KY Drug Testing Changes Showing Benefits

Kentucky Horse Racing Commission changed testing labs and testing procedures.

Decisions by the Kentucky Horse Racing Commission to have its drug testing performed by a new laboratory and to revamp the manner in which it conducts its drug testing are having positive results, according to a report presented to the Kentucky Equine Drug Research Council during its Aug. 2 meeting.

Previously, the state’s equine drug testing was performed by the Florida Racing Laboratory under the direction of Dr. Rick Sams, but the commission wanted the work performed locally so it would cut down on the cost of shipping samples and decrease the amount of time needed to get the samples tested and results returned.

The company selected by the KHRC, United Kingdom-based HFL Sport Science, opened a laboratory in Lexington to not only conduct Kentucky drug testing but to develop laboratory screening tests for fitness and nutritional health and to provide services to the pharmaceutical and biotechnology sectors.

Now, with the first full quarter of the tests being conducted by HFL, the state is already seeing cost savings.

According to Dr. Mary Scollay, KHRC equine medical director, there were 1,143 horses subjected to post-race sampling during the quarter of April 1-June 30, 2011. Of those samples, 914 were subjected to either blood or blood/urine testing, and 229 of the samples were not tested but retained by the lab for possible testing later. In addition, the lab performed other testing, including blood tests on injured horses and pre-race TCO2 blood tests.

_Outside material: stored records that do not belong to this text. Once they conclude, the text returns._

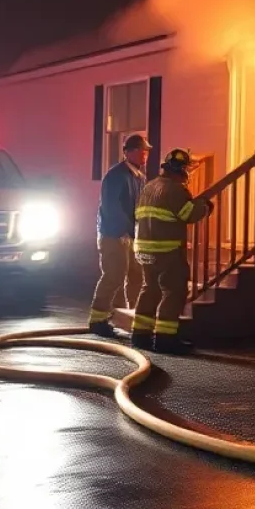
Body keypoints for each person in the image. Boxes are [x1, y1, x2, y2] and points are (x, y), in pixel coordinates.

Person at [130, 148, 211, 354]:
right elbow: (189, 214)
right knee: (174, 291)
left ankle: (140, 334)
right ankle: (165, 338)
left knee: (150, 289)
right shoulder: (175, 190)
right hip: (167, 250)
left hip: (144, 249)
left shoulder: (149, 187)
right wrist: (205, 206)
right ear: (181, 171)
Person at [87, 133, 150, 337]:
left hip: (131, 236)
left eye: (146, 151)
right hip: (114, 235)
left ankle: (135, 318)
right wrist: (126, 230)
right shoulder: (116, 175)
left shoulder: (139, 177)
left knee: (136, 276)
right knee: (114, 275)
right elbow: (112, 206)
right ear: (128, 152)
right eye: (141, 151)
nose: (145, 155)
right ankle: (98, 320)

The total cost of the tests conducted by HFL was $180,837, a figure that would have been $213,620 if the same number and types of tests were done under the previous contract with the Florida lab. In addition to changing labs, the KHRC is achieving benefits from a decision in 2009 to change the way in which it tests samples, Scollay said.

Under the changes, which were an outgrowth of the 1991 McKinsey Report recommending a national strategic plan for drug testing, at least two horses from every race are taken to the test barn where samples are drawn. Based on the discretion of stewards, there may be more than two horses selected for blood and urine samples to be drawn, but a sample is always be taken of the winner and any other horse(s) as designated by the stewards.

For listed and graded stakes and any race with a purse of $100,000 or more, the top three finishers have samples drawn and tested. Previously, samples were taken and tested from two participants in every race--the winner and an additional horse, and the top four finishers in graded stakes.

From the samples taken, some are designated with either a gold or red label, again, at the discretion of stewards. The samples with gold labels are tested 100% of the time while 50% of the red-label samples are tested.

During the April 1-June 30 period, 506 red samples were collected and 268 tested. During the same period, 646 gold samples were tested. Of those tests, one red sample was positive for a prohibited substance and 16 gold samples were positive.

Scollay said the greater number of positives for the gold samples indicated the new procedures were beneficial.

“Those were the horses that the stewards identified for testing, following the sampling criteria,” she said. “Those were the horses that failed to perform according to form, there may been wagering patterns that were unusual, there may been security or enforcement intelligence provided. But this was the strategic sampling that resulted in the detection of violations.

"That just confirms the work everybody did in drafting that regulation. Although we save money, it’s clear to me the strategic sampling has supported our regulations.”

Drug council chairman Dr. Jerry Yon said the results show that as the state's drug testing has gone through various transitions the past several years, the number of positive tests have declined, indicating "people began to learn that we were really serious about trying to just enforce the rules that were on the books and that we had the wherewithal to do that."

“We have got better testing and smarter testing,” KHRC executive director Lisa Underwood said.